China-S.Korea agreement set to boost cultural exchanges
Published: Feb 24, 2021 03:36 AM

China South Korea File photo:CGTN

China’s CCTV and South Korea’s public television network KBS signed an agreement on Monday to cooperate in various aspects of the cultural industry, which Chinese experts said is a significant move to promote the cultural communication between the two countries.

According to a report by CCTV on Monday, 2021 will be the China-Korea Cultural Exchange Year. The two sides in line with the principles of equality, mutual benefit and friendly consultation will be carrying out cooperation in many areas such as program content, media technology and industrial operation for promoting cultural exchanges, enhancing friendship and mutual trust, and advancing the China-South Korea strategic partnership.

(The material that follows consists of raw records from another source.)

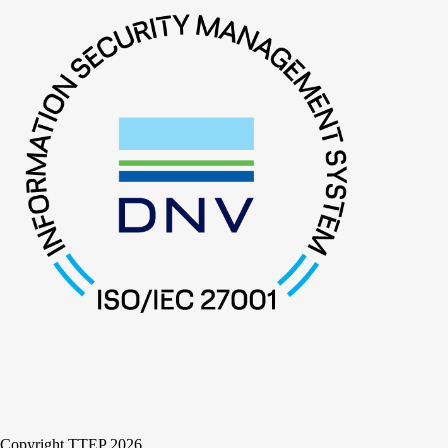
Copyright TTEP 2026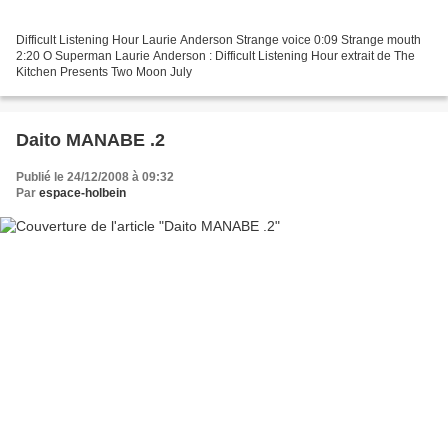
Difficult Listening Hour Laurie Anderson Strange voice 0:09 Strange mouth
2:20 O Superman Laurie Anderson : Difficult Listening Hour extrait de The
Kitchen Presents Two Moon July
Daito MANABE .2
Publié le 24/12/2008 à 09:32
Par
espace-holbein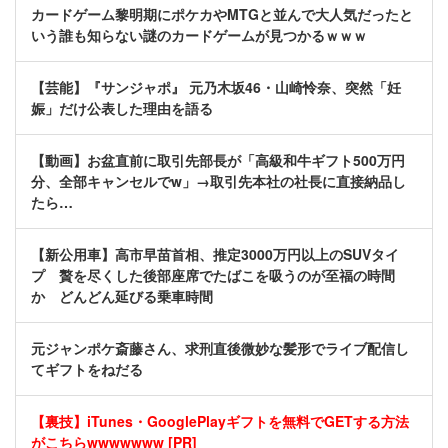
カードゲーム黎明期にポケカやMTGと並んで大人気だったと
いう誰も知らない謎のカードゲームが見つかるｗｗｗ
【芸能】『サンジャポ』 元乃木坂46・山崎怜奈、突然「妊
娠」だけ公表した理由を語る
【動画】お盆直前に取引先部長が「高級和牛ギフト500万円
分、全部キャンセルでw」→取引先本社の社長に直接納品し
たら…
【新公用車】高市早苗首相、推定3000万円以上のSUVタイ
プ 贅を尽くした後部座席でたばこを吸うのが至福の時間
か どんどん延びる乗車時間
元ジャンポケ斎藤さん、求刑直後微妙な髪形でライブ配信し
てギフトをねだる
【裏技】iTunes・GooglePlayギフトを無料でGETする方法
がこちらwwwwwww [PR]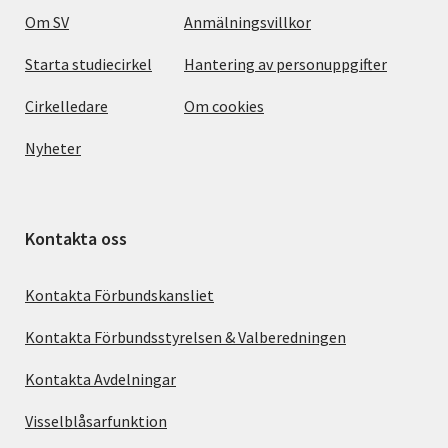
Om SV
Anmälningsvillkor
Starta studiecirkel
Hantering av personuppgifter
Cirkelledare
Om cookies
Nyheter
Kontakta oss
Kontakta Förbundskansliet
Kontakta Förbundsstyrelsen & Valberedningen
Kontakta Avdelningar
Visselblåsarfunktion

Chinese experts told the Global Times the agreement is a good sign for the emotional connection of the people in the two countries as well as a good opportunity for multi-learning in the cultural industry. They also said the agreement might stir up another round of Korean culture in China and boost the South Korean economy.

Yuan Xiaomu, a Chinese producer who once worked on importing South Korean TV dramas and variety shows to the Chinese mainland, told the Global Times on Tuesday that the reason why K-pop bands such as BTS are so popular in China is because they are in line with young fans’ aesthetics and life values. 

"Cultural phenomena always precede economic benefits. Just like the Korean wave about six years ago, the South Korean cultural industry will surely gain a lot of financial benefits if Korean music, films and television shows are imported into China,” said Yuan.

China News reported in 2015 that K-pop star Moon Hee-joon revealed in a Korean talk show that he earned about KRW100 billion ($89.8 million) in China in just one year after he appeared in a large number of advertisements.

According to Yuan, South Korean cultural companies used to have a lot of cooperation with China, but they only treated China as a market and just exported their cultural works to China, without having an equal acceptance of Chinese cultural works. 

"This time, we should think about how to balance the cooperation, making sure it is equal. Setting a certain import quota system might be a favorable idea for both sides,” Yuan suggested.

Fan Xiaoqing, an associate professor with the Theater and Film Academy of the Communication University of China, told the Global Times that South Korea has a more mature production industry in film and drama compared with China. The Chinese side could take the opportunity to learn more from their slick industrialized cultural industry.

However, she also pointed out the need to import “selectively” rather than just taking everything. “Introducing some classic items is better than just taking anything that is trending.